A recent survey by Cyren, conducted by Osterman Research, has revealed the biggest concerns of IT professionals are ransomware and phishing.
When asked about their biggest security concerns, 62% said ransomware, 61% said phishing, and 54% said data breaches. The survey also showed that investment in cyber defenses has increased, yet for many firms, even further investment in security solutions has failed to prevent data breaches.
It is unsurprising that confidence in the ability to prevent data breaches and cyberattacks is so low, as 68% of SMBs surveyed had experienced at least one serious security breach in the past 12 months. 29% said they had experienced a successful phishing attack, while 18% had ransomware installed that encrypted files.
63% of SMBs said they have increased their cybersecurity budgets in the past 12 months. The average budget increase was 27%. Even though more money has been devoted to security, fewer than half of respondents were confident in their ability to prevent data breaches and deal with the threat from ransomware and phishing attacks.
Each year, budgets for cybersecurity are increasing, yet the amount spent on new security solutions has little impact on confidence in defenses. For many firms, it is not a lack of security solutions that is a problem, but a lack of staff that is hampering their ability to defend against cyberattacks and respond quickly when attacks occur.

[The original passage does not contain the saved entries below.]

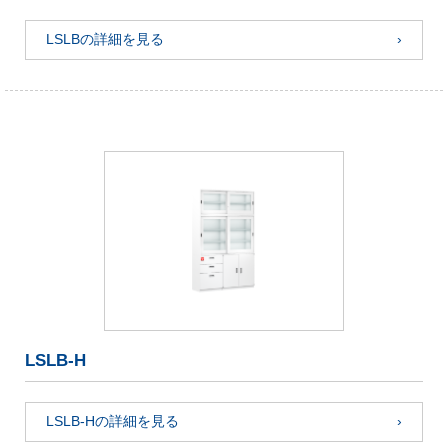
LSLBの詳細を見る
LSLB-H
LSLB-Hの詳細を見る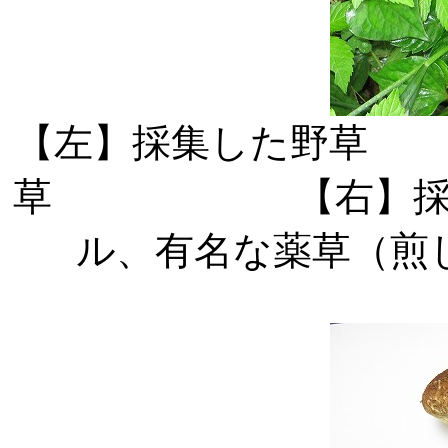
【左】採集した野
草 【右】採集の
ル、有名な薬草（煎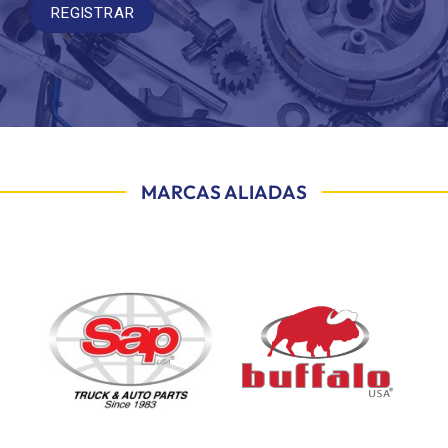
MARCAS ALIADAS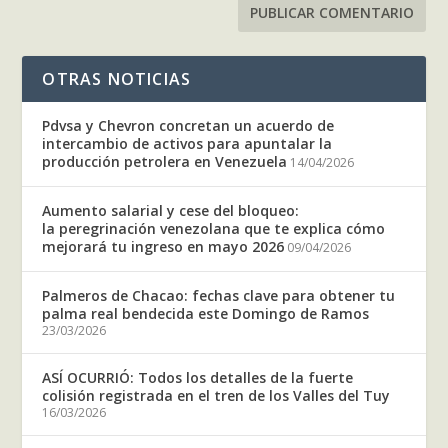
OTRAS NOTICIAS
Pdvsa y Chevron concretan un acuerdo de
intercambio de activos para apuntalar la
producción petrolera en Venezuela
14/04/2026
Aumento salarial y cese del bloqueo:
la peregrinación venezolana que te explica cómo
mejorará tu ingreso en mayo 2026
09/04/2026
Palmeros de Chacao: fechas clave para obtener tu
palma real bendecida este Domingo de Ramos
23/03/2026
ASÍ OCURRIÓ: Todos los detalles de la fuerte
colisión registrada en el tren de los Valles del Tuy
16/03/2026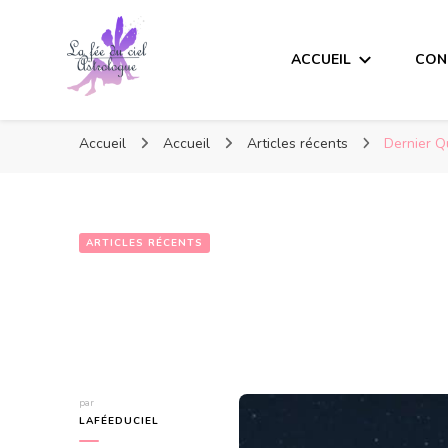
ACCUEIL
CON
Accueil
Accueil
Articles récents
Dernier Q
ARTICLES RÉCENTS
Dernier Quart 
par
LAFÉEDUCIEL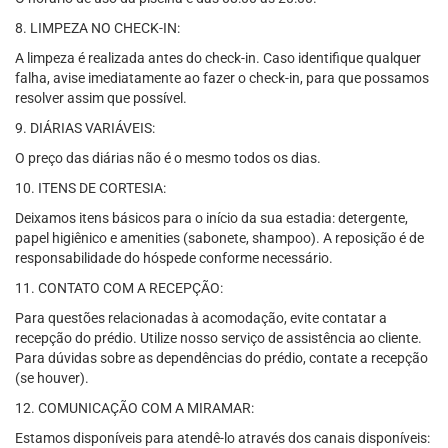
8. LIMPEZA NO CHECK-IN:
A limpeza é realizada antes do check-in. Caso identifique qualquer
falha, avise imediatamente ao fazer o check-in, para que possamos
resolver assim que possível.
9. DIÁRIAS VARIÁVEIS:
O preço das diárias não é o mesmo todos os dias.
10. ITENS DE CORTESIA:
Deixamos itens básicos para o início da sua estadia: detergente,
papel higiênico e amenities (sabonete, shampoo). A reposição é de
responsabilidade do hóspede conforme necessário.
11. CONTATO COM A RECEPÇÃO:
Para questões relacionadas à acomodação, evite contatar a
recepção do prédio. Utilize nosso serviço de assistência ao cliente.
Para dúvidas sobre as dependências do prédio, contate a recepção
(se houver).
12. COMUNICAÇÃO COM A MIRAMAR:
Estamos disponíveis para atendê-lo através dos canais disponíveis: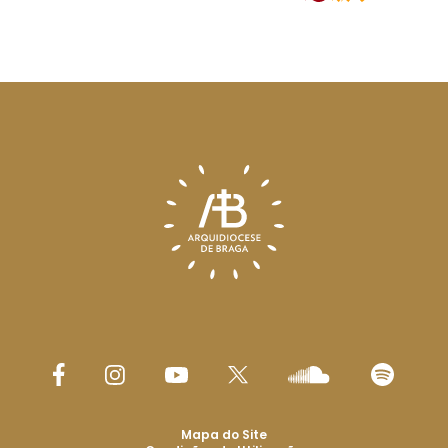
Mapa do Site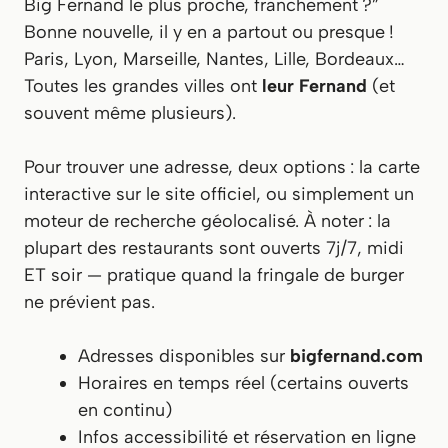
Big Fernand le plus proche, franchement ?”
Bonne nouvelle, il y en a partout ou presque !
Paris, Lyon, Marseille, Nantes, Lille, Bordeaux…
Toutes les grandes villes ont
leur Fernand
(et
souvent même plusieurs).
Pour trouver une adresse, deux options : la carte
interactive sur le site officiel, ou simplement un
moteur de recherche géolocalisé. À noter : la
plupart des restaurants sont ouverts 7j/7, midi
ET soir — pratique quand la fringale de burger
ne prévient pas.
Adresses disponibles sur
bigfernand.com
Horaires en temps réel (certains ouverts
en continu)
Infos accessibilité et réservation en ligne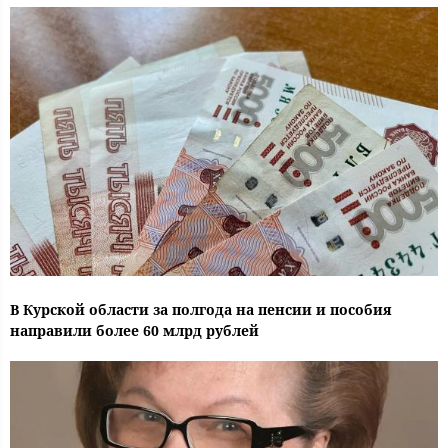
В Курской области за полгода на пенсии и пособия
направили более 60 млрд рублей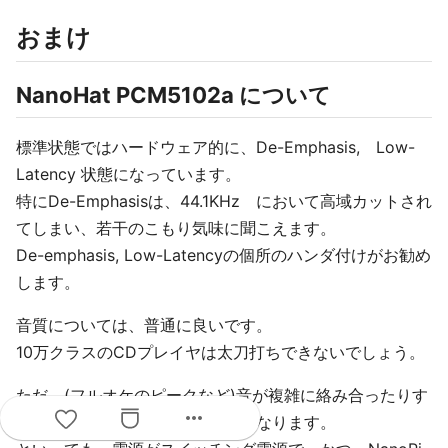
おまけ
NanoHat PCM5102a について
標準状態ではハードウェア的に、De-Emphasis, Low-
Latency 状態になっています。
特にDe-Emphasisは、44.1KHz において高域カットされ
てしまい、若干のこもり気味に聞こえます。
De-emphasis, Low-Latencyの個所のハンダ付けがお勧め
します。
音質については、普通に良いです。
10万クラスのCDプレイヤは太刀打ちできないでしょう。
ただ、(フルオケのピークなど)音が複雑に絡み合ったりす
more_horiz
ると、解像度低下が目立ち団子になります。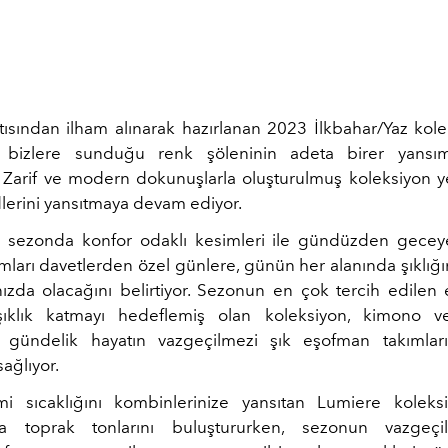
ltısından ilham alınarak hazırlanan 2023 İlkbahar/Yaz kole
 bizlere sunduğu renk şöleninin adeta birer yansı
r. Zarif ve modern dokunuşlarla oluşturulmuş koleksiyon 
lerini yansıtmaya devam ediyor.
i sezonda konfor odaklı kesimleri ile gündüzden gecey
mları davetlerden özel günlere, günün her alanında şıklığı
ızda olacağını belirtiyor. Sezonun en çok tercih edilen e
a şıklık katmayı hedeflemiş olan koleksiyon, kimono 
, gündelik hayatın vazgeçilmezi şık eşofman takımları i
ağlıyor.
i sıcaklığını kombinlerinize yansıtan Lumiere koleks
la toprak tonlarını buluştururken, sezonun vazgeçil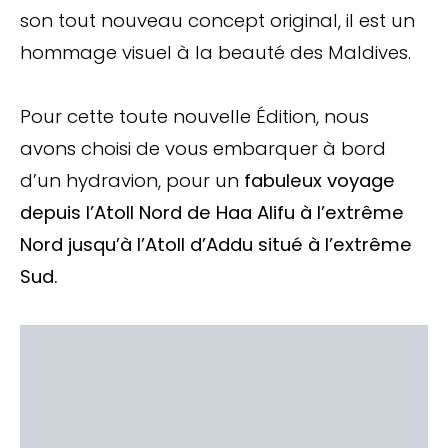
son tout nouveau concept original, il est un
hommage visuel à la beauté des Maldives.
Pour cette toute nouvelle Édition, nous
avons choisi de vous embarquer à bord
d’un hydravion, pour un
fabuleux voyage
depuis l’Atoll Nord de Haa Alifu à l’extrême
Nord jusqu’à l’Atoll d’Addu situé à l’extrême
Sud.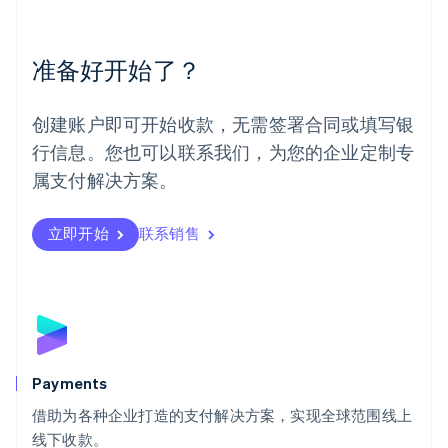
English
Español
简体中文
墨西哥
Español
English
准备好开始了？
挪威
English
葡萄牙
创建账户即可开始收款，无需签署合同或填写银
Português
English
行信息。您也可以联系我们，为您的企业定制专
日本
日本語
English
属支付解决方案。
瑞典
Svenska
English
瑞士
立即开始
联系销售
Deutsch
Français
Italiano
English
塞浦路斯
English
斯洛伐克
English
斯洛文尼亚
English
Italiano
Payments
泰国
ไทย
English
借助为各种企业打造的支付解决方案，实现全球范围线上
希腊
线下收款。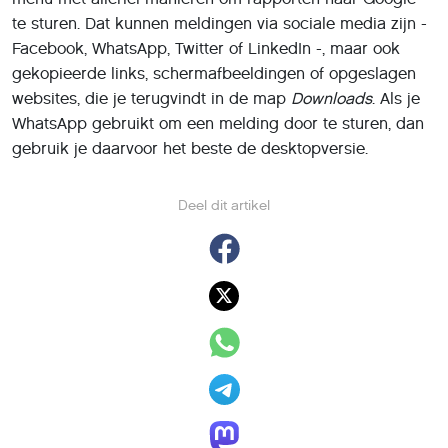
te sturen. Dat kunnen meldingen via sociale media zijn -
Facebook, WhatsApp, Twitter of LinkedIn -, maar ook
gekopieerde links, schermafbeeldingen of opgeslagen
websites, die je terugvindt in de map
Downloads
. Als je
WhatsApp gebruikt om een melding door te sturen, dan
gebruik je daarvoor het beste de desktopversie.
Deel dit artikel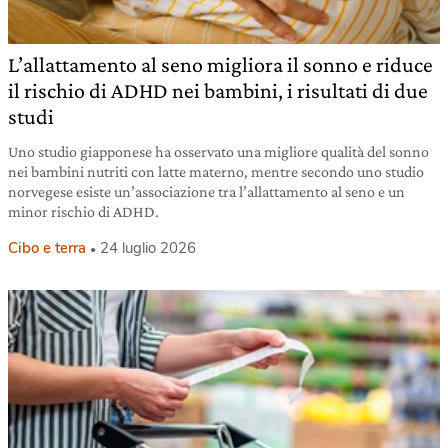
L’allattamento al seno migliora il sonno e riduce
il rischio di ADHD nei bambini, i risultati di due
studi
Uno studio giapponese ha osservato una migliore qualità del sonno
nei bambini nutriti con latte materno, mentre secondo uno studio
norvegese esiste un’associazione tra l’allattamento al seno e un
minor rischio di ADHD.
Cibo e terra
24 luglio 2026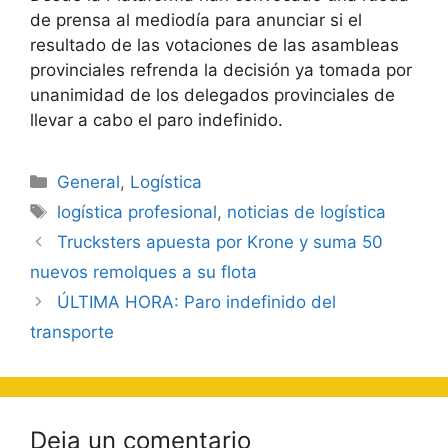
de prensa al mediodía para anunciar si el
resultado de las votaciones de las asambleas
provinciales refrenda la decisión ya tomada por
unanimidad de los delegados provinciales de
llevar a cabo el paro indefinido.
Categorías
General
,
Logística
Etiquetas
logística profesional
,
noticias de logística
Navegación
Trucksters apuesta por Krone y suma 50
de
nuevos remolques a su flota
entradas
ÚLTIMA HORA: Paro indefinido del
transporte
Deja un comentario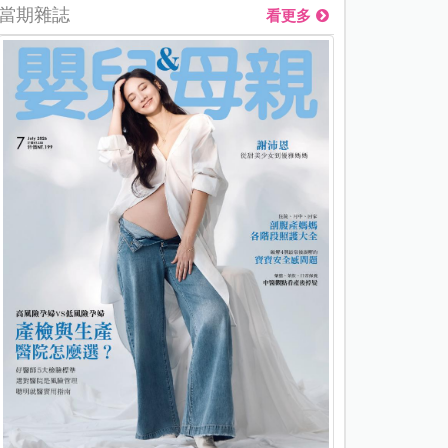
當期雜誌
看更多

Just over half of surveyed organizations (52%) said they only had two or fewer staff members dedicated to cybersecurity, while for SMBs with 100-500 employees, 80% said they had two or fewer security staff. Given the staff shortages, it is perhaps no surprise the many SMBs are turning to cloud security solutions rather than using on premise solutions. The latter require skilled staff to implement, monitor and maintain, whereas with cloud based solutions they can rely on the expertise and diligence of cloud service vendors.
Last year when the survey was conducted, 21% of IT managers favored cloud-based security solutions. This year the percentage increased to 29%. 32% still favored on premise solutions.
When looking for new security solutions, the primary consideration is the effectiveness of the solution, which was rated top of the list of desired capabilities by 85% of respondents. Second was speed of defenses against new threats (74%) followed by reporting capabilities, the user experience, ease of management, and finally the cost of the solution.